**What is being asked**. Copy out every one of the lines below word for word, and leave the pictures out of your answer.

## begin

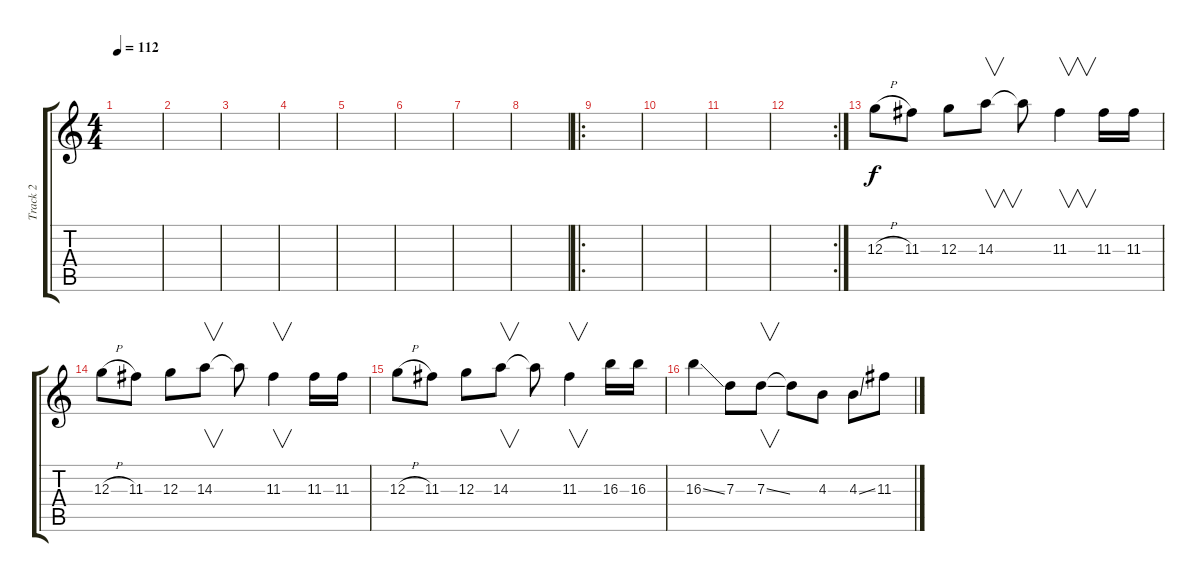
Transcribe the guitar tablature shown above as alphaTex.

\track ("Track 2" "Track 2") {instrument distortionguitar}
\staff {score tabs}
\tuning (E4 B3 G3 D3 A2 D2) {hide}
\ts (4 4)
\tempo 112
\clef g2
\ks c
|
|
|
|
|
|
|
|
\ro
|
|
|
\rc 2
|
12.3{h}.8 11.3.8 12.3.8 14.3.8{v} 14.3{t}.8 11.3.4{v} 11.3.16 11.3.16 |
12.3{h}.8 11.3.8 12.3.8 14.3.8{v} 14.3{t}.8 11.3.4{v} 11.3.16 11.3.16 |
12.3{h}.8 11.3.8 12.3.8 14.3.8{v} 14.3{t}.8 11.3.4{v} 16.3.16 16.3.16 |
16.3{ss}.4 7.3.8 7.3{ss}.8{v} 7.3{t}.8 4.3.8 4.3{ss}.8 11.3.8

## end

**Worked solution**.
Transcribe the guitar tablature shown above as alphaTex.

\track ("Track 2" "Track 2") {instrument distortionguitar}
\staff {score tabs}
\tuning (E4 B3 G3 D3 A2 D2) {hide}
\ts (4 4)
\tempo 112
\clef g2
\ks c
|
|
|
|
|
|
|
|
\ro
|
|
|
\rc 2
|
12.3{h}.8 11.3.8 12.3.8 14.3.8{v} 14.3{t}.8 11.3.4{v} 11.3.16 11.3.16 |
12.3{h}.8 11.3.8 12.3.8 14.3.8{v} 14.3{t}.8 11.3.4{v} 11.3.16 11.3.16 |
12.3{h}.8 11.3.8 12.3.8 14.3.8{v} 14.3{t}.8 11.3.4{v} 16.3.16 16.3.16 |
16.3{ss}.4 7.3.8 7.3{ss}.8{v} 7.3{t}.8 4.3.8 4.3{ss}.8 11.3.8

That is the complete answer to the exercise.